**Document excerpt**
== Segment start ==

Although Michael Torke is known for his flashy, relentlessly rhythmic orchestra and chamber music, he had mixed feelings when asked to compose a concerto featuring percussion soloist Colin Currie.
"I actually don't like percussion concertos," Torke said last week.
"You tend to have this phenomenon where you put all the instruments out onstage, and you have some special lighting, and everyone oohs and aahs at the visual spectacle. Then there's the physical spectacle of the percussionist, arms flying, going here, going there. It almost doesn't matter what they play. As long as it's this huge spectacle, everyone thinks it's great."
Torke got over his reservations and wrote Rapture, a percussion concerto Currie will play with the Florida Orchestra this weekend. The composer will be here for the rehearsals and performances because he has revised the work.
Currie, a Scotsman, premiered the concerto with the Royal Scottish National Orchestra in 2001 and recorded it on a CD of Torke's music on the Naxos label. He is looking forward to the new version.
"If everything lines up, if we find the groove together as a unit, the piece really is exciting," he said.
The revision has less to do with the soloist than with the orchestra behind him. "There were some orchestrational things that I could do to make the piece work in a much more aurally effective way," Torke said.
The concerto features Currie on an array of percussion, from tom-toms to marimba to brake drums. But as a practical matter, the sound from the instruments spread across the front of the stage can function as a barrier to details in the orchestra, defeating a point Torke is trying to make with the work. Unlike the traditional romantic concerto, in which the soloist is pitted against the orchestra, Rapture is meant to be a seamless whole.
"I came up with this idea that there'd be a one-to-one correspondence between every percussive event that Colin would do and the orchestra," Torke said. "The orchestra is literally shadowing everything that he's doing. In order for this concerto to work, everyone has to be in synch. I think it's saying something philosophically different about what a concerto can accomplish."
Torke has been unsatisfied with previous performances of the concerto in which some orchestra sections couldn't be heard as clearly as he wants them to be. Thus the revision, which mainly beefs up the instrumentation. It will be performed for the first time this weekend.
"That's a reason I'm coming down; I want to see if it works," said Torke, who lives in New York.

== Segment end ==

**Material provided**
== Segment start ==

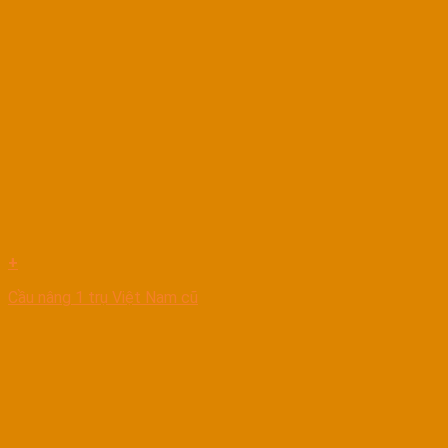
+
Cầu nâng 1 trụ Việt Nam cũ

== Segment end ==

**Task 1**
Reproduce the passage of the article on Torke's percussion concerto from "Torke got over" up to and including "the new version.".
**Task 2**
Continue the article on Torke's percussion concerto, starting after its last sentence.

**Response area 1**
Torke got over his reservations and wrote Rapture, a percussion concerto Currie will play with the Florida Orchestra this weekend. The composer will be here for the rehearsals and performances because he has revised the work.
Currie, a Scotsman, premiered the concerto with the Royal Scottish National Orchestra in 2001 and recorded it on a CD of Torke's music on the Naxos label. He is looking forward to the new version.

**Response area 2**
The program also includes Mozart's Symphony No. 29 and Shchedrin's Carmen Suite, a set of ballet arrangements of numbers from the Bizet opera. Sunday's concert at Ruth Eckerd Hall is at 2 p.m. so it won't conflict with the Super Bowl in the evening.
Susan Haig, who is conducting a Torke piece for the first time, expects rehearsals of Rapture to be intense.
"We'll basically have three rehearsals to get it together," she said. "Our first rehearsal will be one day before the performance, which is amazing when you think about it. Some sections will be fine because the soloist takes the brunt of it. I'll need to focus on other sections that are particularly tricky. You let the music be the teacher, and with this, we need to get it internalized very quickly."
Torke, 42, is one of the most successful composers of his generation. His color-themed orchestra pieces with titles like Green, Purple, Ecstatic Orange, Ash and Bright Blue Music are especially popular. The Florida Orchestra played his Javelin, an infectious showpiece commissioned for the Atlanta Olympics, in 1996.
Nowadays, the big pieces he is working on are for the stage: The Italian Straw Hat for the National Ballet of Canada and House of Mirth, a musical based on the Edith Wharton novel, with book and lyrics by playwright A.R. Gurney.
Torke is intrigued by musical theater. "I just think that contemporary musical theater is, dare I say this, completely devoid of melody; that the composers who are writing for the commercial theater have just lost it, compared to the '20s, '30s and '40s, when people wrote these great melodies," he said.
"Even in pop music today, we've lost a sense of melody that we had with someone like Burt Bacharach doing these very sophisticated, melodic things that were so popular and hooky in the '60s. My challenge is to write melody that is simple and straightforward."